Thursday, April 12, 2007

Changing Plans

This morning I had a long list of things I hoped to accomplish with my apprentices, Meghan and Mae Rose, today, including checking the equipment for Farmer's Market, learning to lay mulch for potatoes, moving tomato cages, working with the sheep, etc.

Building a roof over part of the "Brooder House" pen wasn't even on the list. But after recent rains, with more rain in the forecast, and a bright sunny day today, it was a project whose moment had come.

Some background: I was left with a flock of about 40 pullets (young hens just starting to lay) in addition to my usual 40-some-odd hens when the tenants left. They were raised in the little shed I call the Brooder House because it is well suited to raising baby chicks. But in the past, the pullets always went to the hen house after a couple months, when they got big. Now, the hen house is full, and there's nowhere for the pullets except to keep them in the rather small Brooder House.

Most of the time that worked OK this winter, when everything was frozen, and the pullets wanted to be close together for warmth. But as we get heavy spring rains, the pullets are mucking the pen into a muddy mess. I collected bags of leaves that folks had raked up and set out for the city's yard waste collection program; putting those down in the pen for the pullets to scratch in helped somewhat. But spilled feed is beginning to ferment in the mud--yuck! Smelly! As the weather warms up, flies could become a problem. The last straw was finding the feed pans more full of mud than of feed this morning...and knowing that we will be getting yet more rain.

I've been thinking about this project--roofing over a portion of the pen to give them more dry space--for awhile, but didn't have a clear idea how to proceed. Today we just sort of jumped in and made it up as we went along, using materials on hand. It was a good project to work on our first day of all three of us working together, getting to know each other a bit and learning each other's ways of working. I'm thrilled that these two young women want to learn more about farming, and to have the chance to share what I've learned. What we built today will defintely improve the pullets' lives. And our effort will definitely show longer than if we had spent the day moving tomato cages!

===============

> _ACTIVITY 1_
Pick out and copy every line in the entries that contains the string "chunks".
The farm post and the entries after it are unrelated.

> _PROVIDED RECORDS_
===============

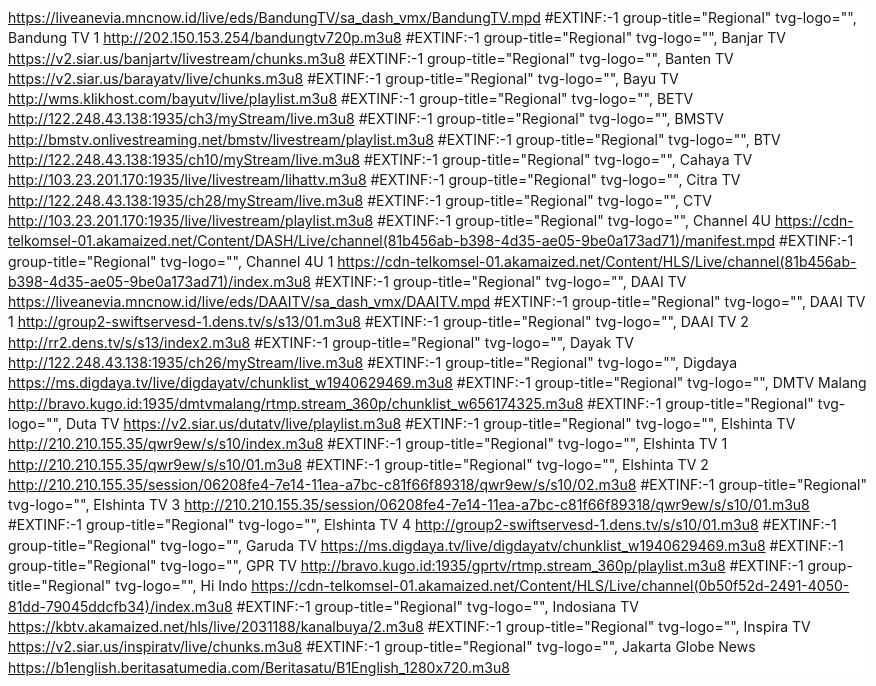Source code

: https://liveanevia.mncnow.id/live/eds/BandungTV/sa_dash_vmx/BandungTV.mpd
#EXTINF:-1 group-title="Regional" tvg-logo="", Bandung TV 1
http://202.150.153.254/bandungtv720p.m3u8
#EXTINF:-1 group-title="Regional" tvg-logo="", Banjar TV
https://v2.siar.us/banjartv/livestream/chunks.m3u8
#EXTINF:-1 group-title="Regional" tvg-logo="", Banten TV
https://v2.siar.us/barayatv/live/chunks.m3u8
#EXTINF:-1 group-title="Regional" tvg-logo="", Bayu TV
http://wms.klikhost.com/bayutv/live/playlist.m3u8
#EXTINF:-1 group-title="Regional" tvg-logo="", BETV
http://122.248.43.138:1935/ch3/myStream/live.m3u8
#EXTINF:-1 group-title="Regional" tvg-logo="", BMSTV
http://bmstv.onlivestreaming.net/bmstv/livestream/playlist.m3u8
#EXTINF:-1 group-title="Regional" tvg-logo="", BTV
http://122.248.43.138:1935/ch10/myStream/live.m3u8
#EXTINF:-1 group-title="Regional" tvg-logo="", Cahaya TV
http://103.23.201.170:1935/live/livestream/lihattv.m3u8
#EXTINF:-1 group-title="Regional" tvg-logo="", Citra TV
http://122.248.43.138:1935/ch28/myStream/live.m3u8
#EXTINF:-1 group-title="Regional" tvg-logo="", CTV
http://103.23.201.170:1935/live/livestream/playlist.m3u8
#EXTINF:-1 group-title="Regional" tvg-logo="", Channel 4U
https://cdn-telkomsel-01.akamaized.net/Content/DASH/Live/channel(81b456ab-b398-4d35-ae05-9be0a173ad71)/manifest.mpd
#EXTINF:-1 group-title="Regional" tvg-logo="", Channel 4U 1
https://cdn-telkomsel-01.akamaized.net/Content/HLS/Live/channel(81b456ab-b398-4d35-ae05-9be0a173ad71)/index.m3u8
#EXTINF:-1 group-title="Regional" tvg-logo="", DAAI TV
https://liveanevia.mncnow.id/live/eds/DAAITV/sa_dash_vmx/DAAITV.mpd
#EXTINF:-1 group-title="Regional" tvg-logo="", DAAI TV 1
http://group2-swiftservesd-1.dens.tv/s/s13/01.m3u8
#EXTINF:-1 group-title="Regional" tvg-logo="", DAAI TV 2
http://rr2.dens.tv/s/s13/index2.m3u8
#EXTINF:-1 group-title="Regional" tvg-logo="", Dayak TV
http://122.248.43.138:1935/ch26/myStream/live.m3u8
#EXTINF:-1 group-title="Regional" tvg-logo="", Digdaya
https://ms.digdaya.tv/live/digdayatv/chunklist_w1940629469.m3u8
#EXTINF:-1 group-title="Regional" tvg-logo="", DMTV Malang
http://bravo.kugo.id:1935/dmtvmalang/rtmp.stream_360p/chunklist_w656174325.m3u8
#EXTINF:-1 group-title="Regional" tvg-logo="", Duta TV
https://v2.siar.us/dutatv/live/playlist.m3u8
#EXTINF:-1 group-title="Regional" tvg-logo="", Elshinta TV
http://210.210.155.35/qwr9ew/s/s10/index.m3u8
#EXTINF:-1 group-title="Regional" tvg-logo="", Elshinta TV 1
http://210.210.155.35/qwr9ew/s/s10/01.m3u8
#EXTINF:-1 group-title="Regional" tvg-logo="", Elshinta TV 2
http://210.210.155.35/session/06208fe4-7e14-11ea-a7bc-c81f66f89318/qwr9ew/s/s10/02.m3u8
#EXTINF:-1 group-title="Regional" tvg-logo="", Elshinta TV 3
http://210.210.155.35/session/06208fe4-7e14-11ea-a7bc-c81f66f89318/qwr9ew/s/s10/01.m3u8
#EXTINF:-1 group-title="Regional" tvg-logo="", Elshinta TV 4
http://group2-swiftservesd-1.dens.tv/s/s10/01.m3u8
#EXTINF:-1 group-title="Regional" tvg-logo="", Garuda TV
https://ms.digdaya.tv/live/digdayatv/chunklist_w1940629469.m3u8
#EXTINF:-1 group-title="Regional" tvg-logo="", GPR TV
http://bravo.kugo.id:1935/gprtv/rtmp.stream_360p/playlist.m3u8
#EXTINF:-1 group-title="Regional" tvg-logo="", Hi Indo
https://cdn-telkomsel-01.akamaized.net/Content/HLS/Live/channel(0b50f52d-2491-4050-81dd-79045ddcfb34)/index.m3u8
#EXTINF:-1 group-title="Regional" tvg-logo="", Indosiana TV
https://kbtv.akamaized.net/hls/live/2031188/kanalbuya/2.m3u8
#EXTINF:-1 group-title="Regional" tvg-logo="", Inspira TV
https://v2.siar.us/inspiratv/live/chunks.m3u8
#EXTINF:-1 group-title="Regional" tvg-logo="", Jakarta Globe News
https://b1english.beritasatumedia.com/Beritasatu/B1English_1280x720.m3u8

===============

> _ACTIVITY 2_
Decide whether each statement agrees with the farm post. Answer yes or no, and quote the words from the farm post that settle it.
(a) Besides the usual hens, the writer ended up with a flock of about 40 pullets.
(b) Building a roof over part of the pen was on the morning's list.
(c) The roof was built from newly bought materials.

> _WORKED SOLUTION 1_
https://v2.siar.us/banjartv/livestream/chunks.m3u8
https://v2.siar.us/barayatv/live/chunks.m3u8
https://v2.siar.us/inspiratv/live/chunks.m3u8

> _WORKED SOLUTION 2_
(a) Yes: "I was left with a flock of about 40 pullets"
(b) No: "Building a roof over part of the "Brooder House" pen wasn't even on the list."
(c) No: "using materials on hand"